A corpse on the floor in under two minutes. Children gleefully chuckling at the sight of death. Europe. That only can mean one thing–Mario Bava’s back in town, and we’re not getting out of this one without a whole lot of death.
The original “Kill Baby Kill” came out in the depths of 1966, if you can believe that one, so it’s sort of a surprise to see it up and around. At least, until you see it.
And when you see it, what you’ll see is a rash of deaths going on in a middle-of-nowhere European town. A visiting coroner and his assistant determine that the deaths are self-inflicted, but what’s even stranger about all this is that every one of the dead has had a coin inserted in their heart, post-mortem, as a way to ward off evil spirits.

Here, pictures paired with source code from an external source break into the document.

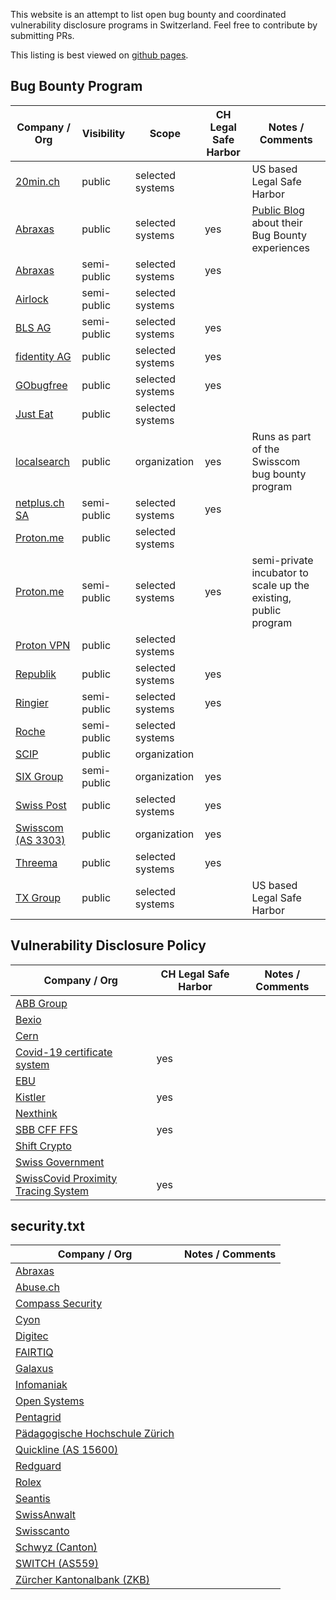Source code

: This website is an attempt to list open bug bounty and coordinated vulnerability disclosure programs in Switzerland. Feel free to contribute by submitting PRs.

This listing is best viewed on [github pages](https://antoinet.github.io/swiss-bugbounty-programs/).

## Bug Bounty Program

| Company / Org | Visibility    | Scope        | CH Legal Safe Harbor | Notes / Comments |
| ------------- | ------------- | ------------ | -------------------- | ---------------- |
| [20min.ch](https://bugcrowd.com/twentyminuten) | public | selected systems | | US based Legal Safe Harbor |
| [Abraxas](https://www.bugbounty.ch/abraxas) | public | selected systems | yes | [Public Blog](https://blog.abraxas.ch/de) about their Bug Bounty experiences |
| [Abraxas](https://www.abraxas.ch/bugbounty) | semi-public | selected systems | yes |  |
| [Airlock](https://hackerone.com/airlock) | semi-public | selected systems |  | |
| [BLS AG](https://app.gobugfree.com/programs/bls/protected) | semi-public | selected systems | yes | |
| [fidentity AG](https://app.gobugfree.com/programs/fidentity) | public | selected systems | yes | |
| [GObugfree](https://app.gobugfree.com/programs/bbh) | public | selected systems | yes | |
| [Just Eat](https://www.just-eat.ch/bugbounty) | public | selected systems | | |
| [localsearch](https://www.swisscom.ch/en/about/security/bug-bounty.html) | public | organization | yes | Runs as part of the Swisscom bug bounty program |
| [netplus.ch SA](https://app.gobugfree.com/programs/netplus/protected) | semi-public | selected systems | yes | |
| [Proton.me](https://proton.me/blog/protonmail-bug-bounty-program) | public | selected systems | | |
| [Proton.me](https://www.bugbounty.ch/proton/) | semi-public | selected systems | yes | semi-private incubator to scale up the existing, public program |
| [Proton VPN](https://protonvpn.com/blog/bug-bounty-program/) | public | selected systems | | |
| [Republik](https://app.gobugfree.com/programs/republik) | public | selected systems | yes | |
| [Ringier](https://go.bugbounty.ch/programs) | semi-public | selected systems | yes | |
| [Roche](https://hackerone.com/roche) | semi-public | selected systems |  | |
| [SCIP](https://www.scip.ch/?bugbounty) | public | organization | | |
| [SIX Group](https://www.six-group.com/en/company/governance/security.html) | semi-public | organization | yes | |
| [Swiss Post](https://www.post.ch/en/about-us/responsibility/swiss-post-bug-bounty) | public | selected systems | yes | |
| [Swisscom (AS 3303)](https://www.swisscom.ch/en/about/security/bug-bounty.html) | public | organization | yes | |
| [Threema](https://app.gobugfree.com/programs/threema) | public | selected systems | yes | |
| [TX Group](https://bugcrowd.com/tamedia) | public | selected systems | | US based Legal Safe Harbor |

## Vulnerability Disclosure Policy

| Company / Org | CH Legal Safe Harbor | Notes / Comments |
| ------------- | -------------------- | ---------------- |
| [ABB Group](https://global.abb/group/en/technology/cyber-security/alerts-and-notifications) |  | |
| [Bexio](https://www.bexio.com/en-CH/policies/responsible-disclosure-policy) |  | |
| [Cern](https://home.cern/sites/home.web.cern.ch/files/security.txt) |  | |
| [Covid-19 certificate system](https://www.ncsc.admin.ch/ncsc/en/home/dokumentation/covid-certificate-pst/infos.html) | yes | |
| [EBU](https://www.ebu.ch/about/contact-us/vulnerability-disclosure) |  | |
| [Kistler](https://www.kistler.com/en/vulnerability-disclosure-policy/) | yes | |
| [Nexthink](https://www.nexthink.com/responsible-disclosure-policy/) |  | |
| [SBB CFF FFS](https://company.sbb.ch/en/sbb-as-business-partner/services/vulnerability-disclosure-policy.html) | yes | |
| [Shift Crypto](https://shiftcrypto.ch/policies/bug-bounty-policy/) |  | |
| [Swiss Government](https://www.ncsc.admin.ch/ncsc/en/home/infos-fuer/infos-it-spezialisten/themen/schwachstelle-melden.html) |  | |
| [SwissCovid Proximity Tracing System](https://www.ncsc.admin.ch/ncsc/en/home/dokumentation/covid-public-security-test/infos.html) | yes | |


## security.txt

| Company / Org | Notes / Comments |
| ------------- | ---------------- |
| [Abraxas](https://www.abraxas.ch/.well-known/security.txt) | |
| [Abuse.ch](https://abuse.ch/.well-known/security.txt) | |
| [Compass Security](https://www.compass-security.com/.well-known/security.txt) | |
| [Cyon](https://www.cyon.ch/.well-known/security.txt) | |
| [Digitec](https://www.digitec.ch/.well-known/security.txt) | |
| [FAIRTIQ](https://fairtiq.com/.well-known/security.txt) | |
| [Galaxus](https://www.galaxus.ch/.well-known/security.txt) | |
| [Infomaniak](https://www.infomaniak.com/security.txt) | |
| [Open Systems](https://www.open-systems.com/.well-known/security.txt) | |
| [Pentagrid](https://www.pentagrid.ch/.well-known/security.txt) | |
| [Pädagogische Hochschule Zürich](https://phzh.ch/.well-known/security.txt) | |
| [Quickline (AS 15600)](https://www.as15600.net/.well-known/security.txt) | |
| [Redguard](https://www.redguard.ch/.well-known/security.txt) | |
| [Rolex](https://www.rolex.com/.well-known/security.txt) | |
| [Seantis](https://www.seantis.ch/.well-known/security.txt) | |
| [SwissAnwalt](https://swissanwalt.ch/.well-known/security.txt) | |
| [Swisscanto](https://www.swisscanto.com/.well-known/security.txt) | |
| [Schwyz (Canton)](https://www.sz.ch/.well-known/security.txt) | |
| [SWITCH (AS559)](https://www.switch.ch/.well-known/security.txt) | |
| [Zürcher Kantonalbank (ZKB)](https://www.zkb.ch/.well-known/security.txt) | |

Now… when you watch this, you have to bear one thing in mind. This movie is forty one years old. There is a distinct possibility your PARENTS were not born when this movie first showed. But it has aged well. This doesn’t look like a forty one year old movie–in fact, it almost looks like something independent filmmakers might have done. Why?
Because it’s dependent on its script for its shock value. The story, not the splatter, generates the fear and suspense! It’s all the small things, glimpses of strange things in the night, half-remembered bits of exposition, and everything like that that makes “Kill Baby Kill” a force of its own.
Which isn’t to say everything about it’s that good. There’s some freaky imagery here that can make things a bit difficult to follow. There’s also some slow parts–being dependent on script for scares can make things a bit slow while building up to something new and interesting.
But all in all, “Kill Baby Kill” is going to prove to be an interesting out-of-left-field addition to your movie lineup.